Une seule solution : la rébellion !

Lucille, 31 ans, assistante vétérinaire, et Nicolas, 35 ans, informaticien, habitent Namur. Ils ont adhéré il y a quelques mois au mouvement Extinction Rebellion (en abrégé XR) en parti cipant d’abord aux assemblées générales à Bruxelles, puis en rejoignant d’autres membres namurois pour fonder une branche locale. Né en Angleterre en 2018, ce mouvement social écologiste revendique la désobéissance civile en s'appuyant sur des actions non violentes afin d'inciter les gouvernements à agir contre le changement climatique et ses conséquences. Il tire son nom du constat que, devant la menace d’extinction de la biodiversité, la seule réponse possible est la rébellion. L’urgence climatique doit être décrétée avant qu’il ne soit trop tard.

Nous avons rencontré Lucille et Nicolas quelques jours après la manifestation nationale du 12 octobre à Bruxelles, brutalement réprimée. Encore choqués par l’assaut des forces de l’ordre, ils expliquent leurs motivations : « Les marches pour le climat n’ont pas suffi . Le gouvernement pointe nos consommations individuelles alors que le problème est global. La désobéissance civile non violente a déjà fait ses preuves par le passé pour d’autres causes. Nous agissons à visage découvert, nous sommes prêts à enfreindre des lois injustes et à assumer la sanction », explique Nicolas. Le jeune rebelle revient sur son parcours: « J’ai participé aux marches pour le climat et j’ai été interpellé par le logo du mouvement XR, représentant un sablier dans la planète Terre. Le temps est compté.

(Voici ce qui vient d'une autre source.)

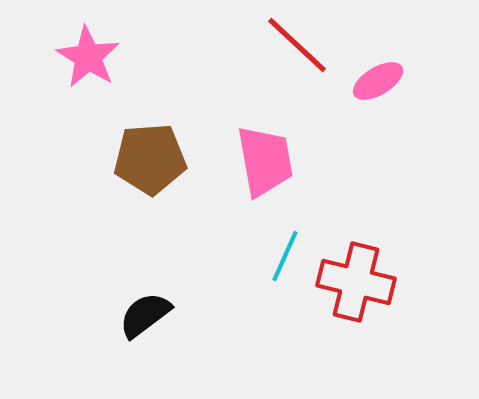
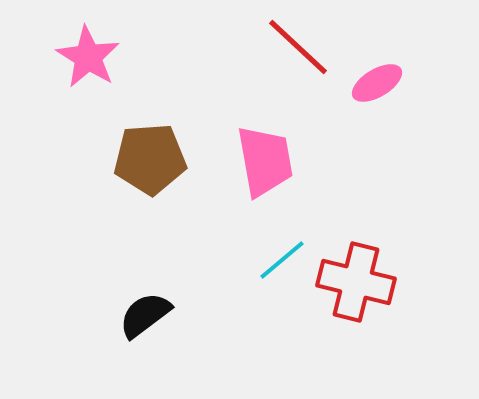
red line: moved 1 px right, 2 px down
pink ellipse: moved 1 px left, 2 px down
cyan line: moved 3 px left, 4 px down; rotated 26 degrees clockwise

J’ai deux enfants et je ne veux pas que leurs propres enfants vivent dans un désert. XR est un mouvement bien structuré, chacun peut y trouver son rôle en fonction de ses moyens et de ses motivations. Tout le monde ne se sent pas prêt à se mettre en première ligne et à se faire arrêter, on peut aussi assurer la logistique. On réfléchit, on argumente, on ne veut pas se tromper de cible ». Lucille renchérit : « Chacun doit rester en accord avec ses principes, nous discutons beaucoup, j’ai été très surprise par cette bienveillance. Au départ, je trouvais ce mouvement obscur. Puis j’ai découvert un cadre inclusif et rassurant, c’est un véritable espace de réflexion et de développement personnel.»
Extinction Rebellion Namur compte plus de 150 membres de tous âges, autant d’hommes que de femmes. Depuis la manifestation du 12 octobre, les adhésions augmentent. Une locale sera également créée à Gembloux, comme il en existe à Liège, Charleroi, Mons, Tournai. « Le citoyen doit reprendre son rôle de citoyen de la Terre », argumentent Lucille et Nicolas. « Plus on attend, plus le plan d’urgence devra restreindre nos libertés individuelles. Un jour, il faudra interdire de prendre l’avion ou de rouler en voiture. C’est maintenant que la démocratie doit jouer son rôle ».